Research Program: Theory of Learning in Dynamical Systems

TL;DR

This paper proposes a framework for understanding the learnability of dynamical systems from observations, emphasizing finite-sample guarantees and properties like stability and spectral features, with applications to linear systems.

Contribution

It introduces a new notion of dynamic learnability based on system properties, and demonstrates finite-sample prediction guarantees without system identification for linear systems.

Findings

Finite-sample guarantees for learning in dynamical systems

Spectral filtering enables accurate prediction without system identification

Framework connects learnability with system stability and spectral properties

Abstract

Modern learning systems increasingly interact with data that evolve over time and depend on hidden internal state.
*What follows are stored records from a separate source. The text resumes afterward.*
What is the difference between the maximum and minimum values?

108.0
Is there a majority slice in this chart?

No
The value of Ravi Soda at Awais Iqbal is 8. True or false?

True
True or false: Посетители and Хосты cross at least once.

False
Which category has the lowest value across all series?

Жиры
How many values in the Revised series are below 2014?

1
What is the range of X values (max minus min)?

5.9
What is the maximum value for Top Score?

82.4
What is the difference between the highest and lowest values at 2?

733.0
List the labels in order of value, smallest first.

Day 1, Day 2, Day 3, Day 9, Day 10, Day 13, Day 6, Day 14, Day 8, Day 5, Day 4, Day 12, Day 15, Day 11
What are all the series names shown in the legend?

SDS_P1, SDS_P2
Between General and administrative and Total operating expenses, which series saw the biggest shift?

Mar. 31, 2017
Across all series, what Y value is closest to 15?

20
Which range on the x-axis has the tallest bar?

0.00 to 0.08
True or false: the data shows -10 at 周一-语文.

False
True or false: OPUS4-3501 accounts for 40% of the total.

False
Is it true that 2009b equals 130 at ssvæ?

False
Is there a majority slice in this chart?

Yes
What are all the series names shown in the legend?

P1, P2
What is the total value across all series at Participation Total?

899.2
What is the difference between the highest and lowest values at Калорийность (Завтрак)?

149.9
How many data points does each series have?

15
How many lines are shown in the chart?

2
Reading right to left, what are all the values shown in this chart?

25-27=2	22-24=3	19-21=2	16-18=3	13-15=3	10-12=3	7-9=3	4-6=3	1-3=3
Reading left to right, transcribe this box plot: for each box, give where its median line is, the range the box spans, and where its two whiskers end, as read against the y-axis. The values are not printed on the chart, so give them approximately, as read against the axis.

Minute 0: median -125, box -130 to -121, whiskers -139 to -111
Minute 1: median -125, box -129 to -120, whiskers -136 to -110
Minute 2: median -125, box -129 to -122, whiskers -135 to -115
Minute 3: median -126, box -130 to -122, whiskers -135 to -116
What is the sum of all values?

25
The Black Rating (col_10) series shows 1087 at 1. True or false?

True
We ask a basic question: when is such a dynamical system learnable from observations alone? This paper proposes a research program for understanding learnability in dynamical systems through the lens of next-token prediction. We argue that learnability in dynamical systems should be studied as a finite-sample question, and be based on the properties of the underlying dynamics rather than the statistical properties of the resulting sequence. To this end, we give a formulation of learnability for stochastic processes induced by dynamical systems, focusing on guarantees that hold uniformly at every time step after a finite burn-in period. This leads to a notion of dynamic learnability which captures how the structure of a system, such as stability, mixing, observability, and spectral properties, governs the number of observations required before reliable prediction becomes possible. We illustrate the framework in the case of linear dynamical systems, showing that accurate prediction can be achieved after finite observation without system identification, by leveraging improper methods based on spectral filtering. We survey the relationship between learning in dynamical systems and classical PAC, online, and universal prediction theories, and suggest directions for studying nonlinear and controlled systems.